> [Reading passage]:
########
Wong
by Princine Lewis
Vanderbilt will be the home of the first federally funded national
center to take a wide-ranging look at school choice – from its impact
on student achievement and instructional quality to whether it meets
the needs of special education and disabled students and its effects
across racial and class lines.
Peabody College has won a $10 million U.S. Department of
Education grant to fund the Center on School Choice, Competition and
Achievement. The grant – a cooperative agreement between the U.S.
Department of Education’s Institute for Education Sciences and
Vanderbilt – will pay out approximately $2 million per year for five
years.
“This grant is an important and exciting development for Vanderbilt and
helps demonstrate why Peabody College is widely regarded as one of the
top education schools in the country,” said Chancellor Gordon Gee. “We
competed against a number of top institutions, and the fact that we
prevailed in securing funding to help tackle one of our nation’s most
challenging issues says volumes about our exceptional faculty.”
########
> [Records]:
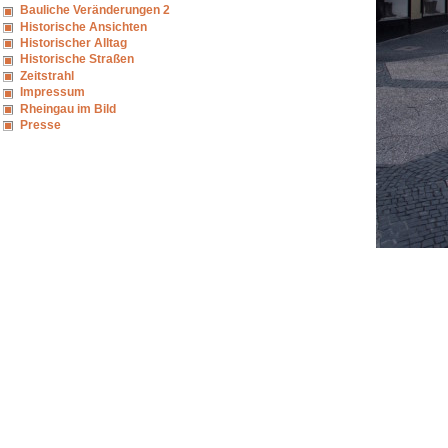
Bauliche Veränderungen 2
Historische Ansichten
Historischer Alltag
Historische Straßen
Zeitstrahl
Impressum
Rheingau im Bild
Presse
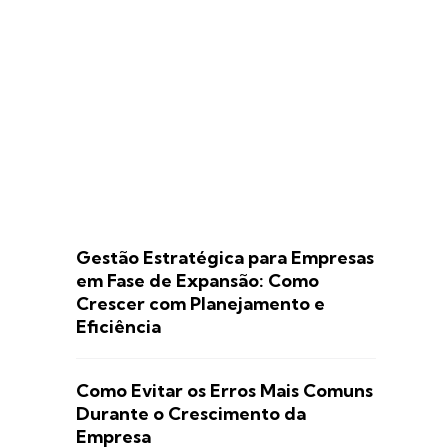
Gestão Estratégica para Empresas
em Fase de Expansão: Como
Crescer com Planejamento e
Eficiência
Como Evitar os Erros Mais Comuns
Durante o Crescimento da
Empresa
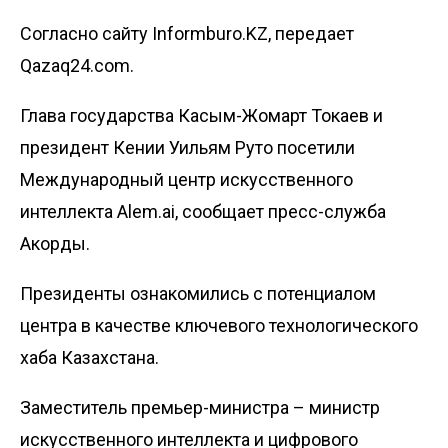
Согласно сайту Informburo.KZ, передает
Qazaq24.com.
Глава государства Касым-Жомарт Токаев и
президент Кении Уильям Руто посетили
Международный центр искусственного
интеллекта Alem.ai, сообщает пресс-служба
Акорды.
Президенты ознакомились с потенциалом
центра в качестве ключевого технологического
хаба Казахстана.
Заместитель премьер-министра – министр
искусственного интеллекта и цифрового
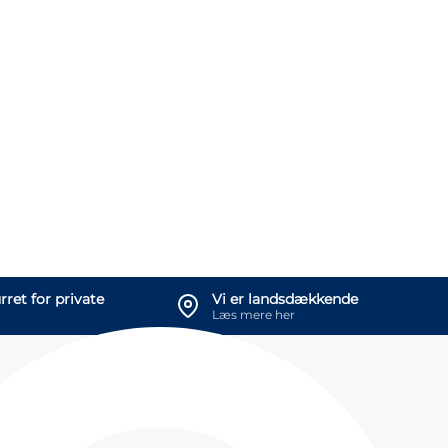
rret for private
Vi er landsdækkende
Læs mere her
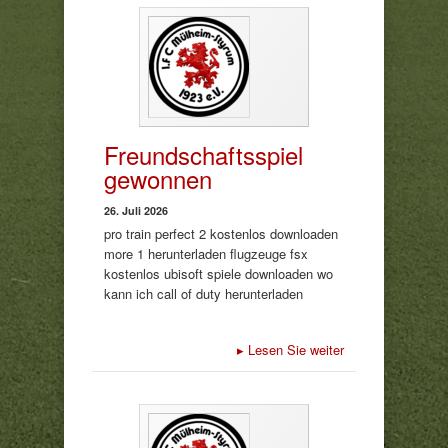
Freundschaftsspiel
gewonnen
26. Juli 2026
pro train perfect 2 kostenlos downloaden
more 1 herunterladen flugzeuge fsx
kostenlos ubisoft spiele downloaden wo
kann ich call of duty herunterladen
▸
Lesen Sie weiter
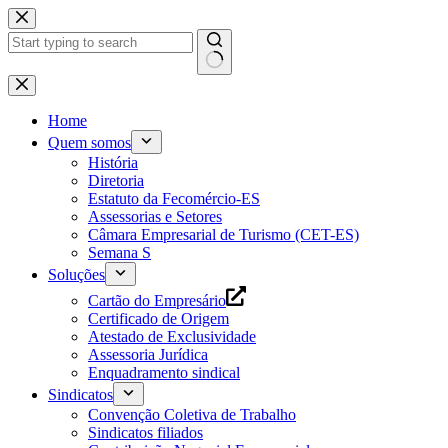
Pular
para
o
conteúdo
Home
Quem somos
História
Diretoria
Estatuto da Fecomércio-ES
Assessorias e Setores
Câmara Empresarial de Turismo (CET-ES)
Semana S
Soluções
Cartão do Empresário
Certificado de Origem
Atestado de Exclusividade
Assessoria Jurídica
Enquadramento sindical
Sindicatos
Convenção Coletiva de Trabalho
Sindicatos filiados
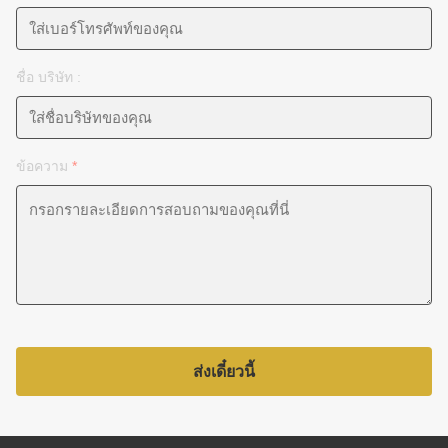
ชื่อ บริษัท :
ข้อความ
*
ส่งเดี๋ยวนี้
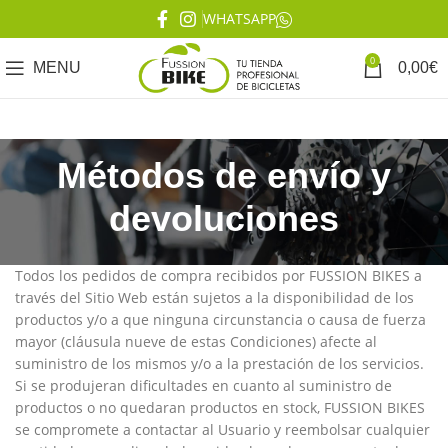
WHATSAPP
0
MENU
0,00
€
Métodos de envío y
devoluciones
Todos los pedidos de compra recibidos por
FUSSION BIKES
a
través del Sitio Web están sujetos a la disponibilidad de los
productos y/o a que ninguna circunstancia o causa de fuerza
mayor (cláusula nueve de estas Condiciones) afecte al
suministro de los mismos y/o a la prestación de los servicios.
Si se produjeran dificultades en cuanto al suministro de
productos o no quedaran productos en stock,
FUSSION BIKES
se compromete a contactar al Usuario y reembolsar cualquier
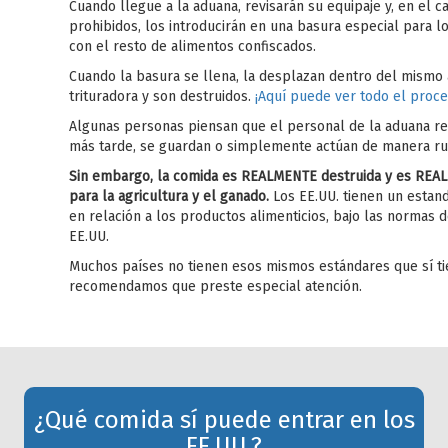
Cuando llegue a la aduana, revisarán su equipaje y, en el 
prohibidos, los introducirán en una basura especial para 
con el resto de alimentos confiscados.
Cuando la basura se llena, la desplazan dentro del mismo
trituradora y son destruidos.
¡Aquí puede ver todo el proce
Algunas personas piensan que el personal de la aduana r
más tarde, se guardan o simplemente actúan de manera rud
Sin embargo, la comida es REALMENTE destruida y es REA
para la agricultura y el ganado.
Los EE.UU. tienen un estand
en relación a los productos alimenticios, bajo las normas 
EE.UU.
Muchos países no tienen esos mismos estándares que sí ti
recomendamos que preste especial atención.
¿Qué comida sí puede entrar en los
EE.UU.?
########
> [Exercises]:
a - Reproduce the lines of the records from the line with "Согласно сайту Informburo.KZ, передает" to the line with "se compromete a", including both of those lines. Leave the pictures out.
b - Continue the article about the Vanderbilt school choice grant from where it stops.
The records are unrelated to the article about the Vanderbilt school choice grant.

> [Answers by item]:
a -
Согласно сайту Informburo.KZ, передает
Qazaq24.com.
Глава государства Касым-Жомарт Токаев и
президент Кении Уильям Руто посетили
Международный центр искусственного
интеллекта Alem.ai, сообщает пресс-служба
Акорды.
Президенты ознакомились с потенциалом
центра в качестве ключевого технологического
хаба Казахстана.
Заместитель премьер-министра – министр
искусственного интеллекта и цифрового
rret for private
Vi er landsdækkende
Læs mere her
Freundschaftsspiel
gewonnen
26. Juli 2026
pro train perfect 2 kostenlos downloaden
more 1 herunterladen flugzeuge fsx
kostenlos ubisoft spiele downloaden wo
kann ich call of duty herunterladen
▸
Lesen Sie weiter
Pular
para
o
conteúdo
Home
Quem somos
História
Diretoria
Estatuto da Fecomércio-ES
Assessorias e Setores
Câmara Empresarial de Turismo (CET-ES)
Semana S
Soluções
Cartão do Empresário
Certificado de Origem
Atestado de Exclusividade
Assessoria Jurídica
Enquadramento sindical
Sindicatos
Convenção Coletiva de Trabalho
Sindicatos filiados
ชื่อ บริษัท :
ข้อความ
*
ส่งเดี๋ยวนี้
WHATSAPP
0
MENU
0,00
€
Métodos de envío y
devoluciones
Todos los pedidos de compra recibidos por
FUSSION BIKES
a
través del Sitio Web están sujetos a la disponibilidad de los
productos y/o a que ninguna circunstancia o causa de fuerza
mayor (cláusula nueve de estas Condiciones) afecte al
suministro de los mismos y/o a la prestación de los servicios.
Si se produjeran dificultades en cuanto al suministro de
productos o no quedaran productos en stock,
FUSSION BIKES
se compromete a contactar al Usuario y reembolsar cualquier

b -
Partners in the new center include some of the world’s top universities
and research organizations: The Brookings Institution, Harvard
University’s Program on Education Policy and Governance, National
Bureau of Economic Research, Northwest Evaluation Association (NWEA)
and Stanford University School of Education.
“The current state of research provides hardly definitive answers to a
lot of questions about school choice – Will it raise student
achievement? Satisfy parents and students? Improve instructional and
curricular quality? Segregate students along racial or class lines? Be
limited by political and legal constraints? These are just some of the
questions we want to answer,” said Kenneth Wong, professor of public
policy and education and associate director of the Peabody Center for
Education Policy, who will serve as director of the new center.
A multidisciplinary team from the partnered institutions including
economists, sociologists, psychologists, political scientists,
curriculum experts, psychometricians, statisticians, public finance
analysts and legal scholars will attempt to answer these questions
surrounding school choice. A big part of their work will also be
collecting data that can be shared and analyzed by researchers from
different disciplines and institutions.
“I am excited about the opportunity for Vanderbilt and Peabody to make
a major contribution to the body of research on school choice,” said
Camilla Benbow, Patricia and Rodes Hart Dean of Education and Human
Development at Peabody College. “With several choice options emerging
in school districts around the country, it is important that everyone –
parents, researchers, teachers, principals and legislators – learn as
much as we can about the effects of school choice on student
achievement.”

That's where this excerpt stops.